Service charges are not like a commercial business.  If owners do not pay for the upkeep of their block – who will? And worse, not paying would put not only the security of your home but the health and safety of you and all your neighbours at risk. As the government has announced that you can claim a 3-month mortgage repayment holiday we recommend you claim this quickly – before the rush – and use some of this money to pay your service charge.

Community halls

For sites with community halls that pay business rates, unless you tell us otherwise we will be instructing Alistair McGill of Ringley Survey & Valuation Limited to make a business rates claim for you.  Alistair’s contact details are Alistair.mcgill@ringley.co.uk  Likewise if you need help with business rates rebates on your business premises Alistair can assist.

Should you have any questions or concerns about the impact of coronavirus on your block, please do contact us direct. We will share your questions (anonymously) and answers in the next client update and via this blog.

Coronavirus: working safely with contractors and on-site staff

Anyone visiting your building to carry out maintenance must be able to wash their hands. Landlords can help.

Our clients and RMC directors may be wondering what they should do about people visiting their sites while we are all coping with the impact of COVID-19. So here‘s our latest update on working with on-site staff and contractors.

The current advice from the HSE is that: “All drivers attending site must have access to welfare facilities in the premises they visit as part of their work.  Preventing access is against the law and, equally, it is not the sensible thing to do.  Failure to allow access to welfare facilities may increase the risk of the COVID-19 infection spreading.”

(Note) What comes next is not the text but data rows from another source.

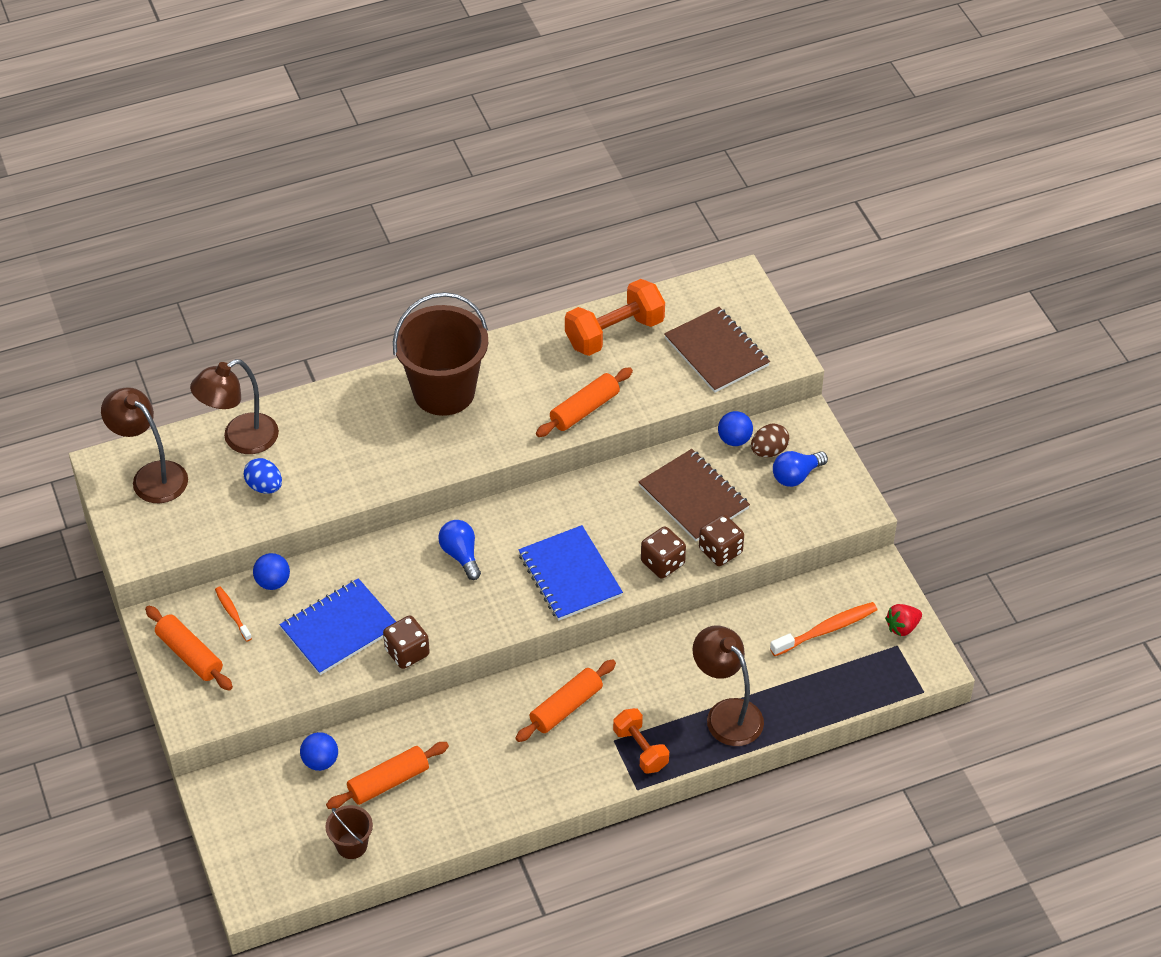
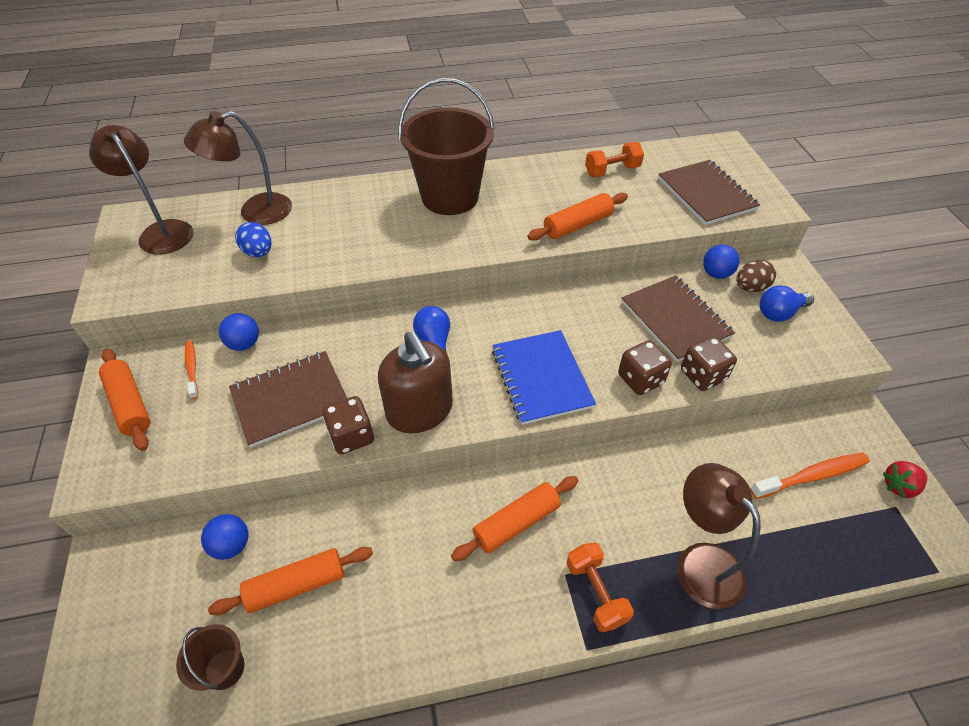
camera: 10 degrees right, 0 degrees up
blue notebook [280,578,396,675] -> brown notebook [229,351,347,448]
orange dumbbell [565,279,665,356] -> orange dumbbell [585,142,644,177], size x0.62
none -> brown soap dispenser [378,331,453,433]

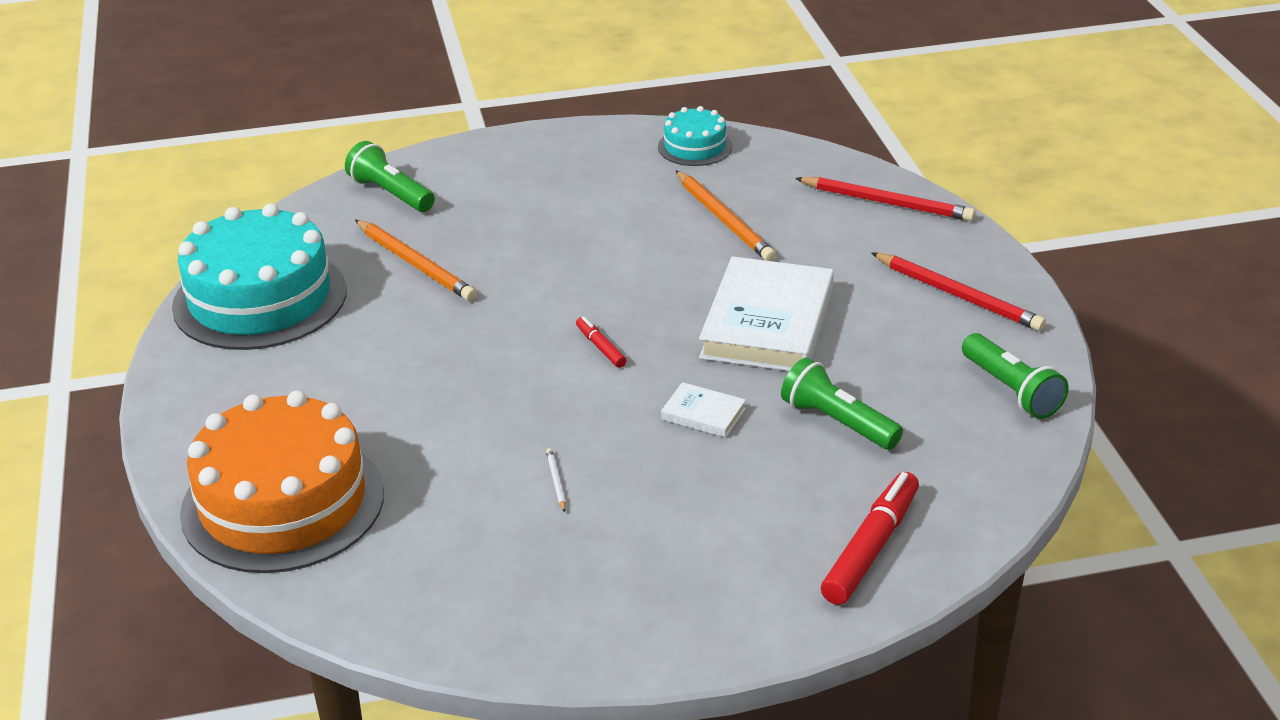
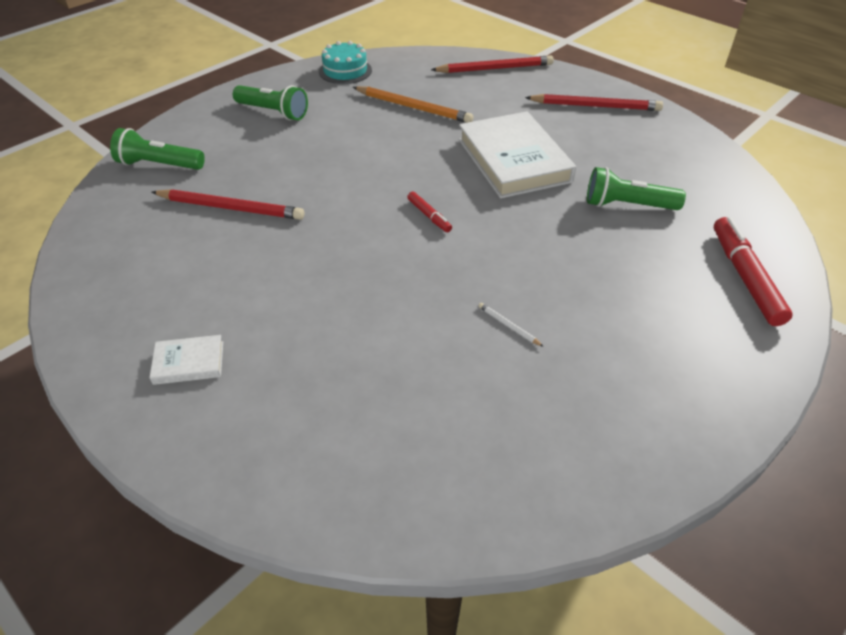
camera: 35 degrees left, 10 degrees up
turquoise cake [172,204,347,350] -> none
orange cake [180,391,384,573] -> none
orange pencil [355,220,477,301] -> red pencil [152,189,304,220]
red marker [576,316,627,368] -> red marker turned 150 degrees counterclockwise [407,192,452,232]
white book [661,382,746,438] -> white book moved to [149,335,223,385]
green flashlight [962,333,1069,419] -> green flashlight moved to [233,85,308,121]

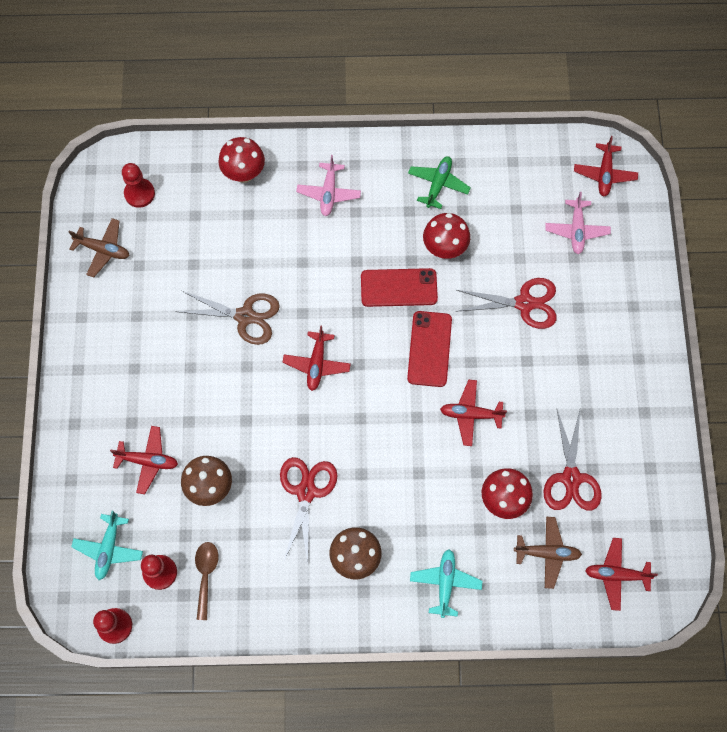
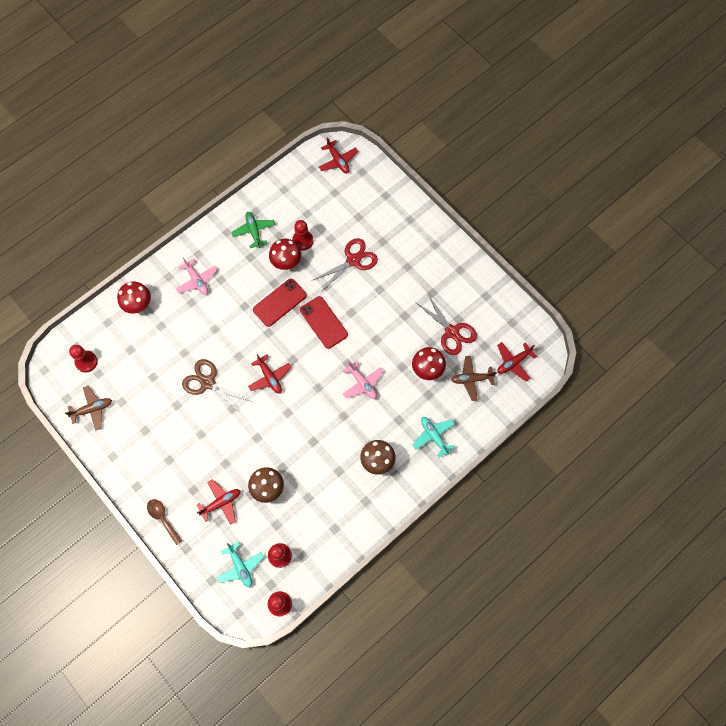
camera: 40 degrees left, 0 degrees up
brown scissors [175,291,280,345] -> brown scissors turned 120 degrees counterclockwise [182,359,252,413]
brown spoon [195,542,219,620] -> brown spoon moved to [147,499,183,545]
red scissors [280,457,337,565] -> none
red plane [440,380,507,446] -> none
brown plane [514,517,582,589] -> brown plane turned 150 degrees counterclockwise [451,356,497,401]
pink plane [545,192,611,254] -> pink plane moved to [343,360,384,399]
none -> red pawn [292,220,313,250]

It is not clear whether contractors are classed in the same category as drivers – however, we are beginning to receive requests for confirmation from maintenance engineers that there are hand washing facilities on site.  Where there are not, landlords should think about either nominating a home where contractors can wash up – and putting a notice up in the hallway to say so, or purchasing and installing something like this 

Site Staff will remain on site until the Government declares lockdown – at which point a further review will be carried out.  Employers have a duty under health and safety legislation to take steps to ensure the health, safety, and welfare of all their employees, so far as reasonably practicable, including those who are particularly at risk for any reason. Employees also have a duty to take reasonable care of their own health and safety and that of people they work with.  So we have sent out specific advice to site staff. 

Should your site staff get sick, then by virtue of The Statutory Sick Pay (General) (Coronavirus Amendment) Regulations 2020, which came into force on 13 March 2020 ( for a period of 8 months) anyone who self-isolates to prevent infection or contamination with coronavirus and is unable to work will be entitled to Statutory Sick Pay.  A medical certificate is no longer required and SSP now starts from day one, rather than day four.

Should the Government prevent staff from working on-site, this would be treated as a period of lay-off during which your employee would be entitled to a statutory guaranteed payment of £25 a day (pro-rata for part-time workers).  Unless the Government changes the law, your employees can claim a redundancy payment if the lay-off or short-time working runs for either 4+ weeks in a row, or 6+ weeks in a 13 week period.  This does not get paid if staff return to normal working hours within 4 months.  Click here for more on this.

Depending on other measures likely to be introduced, it may be kinder to ascertain the person’s rent or mortgage payments and pay them rent and a food allowance as a gesture for their service to the site.  If you need help or advice on this, emergency HR planning and payment enquiries are being dealt with by Leana leana@ringley.co.uk

In the meantime, all routine servicing schedules are continuing, as is our 24/7 emergency response.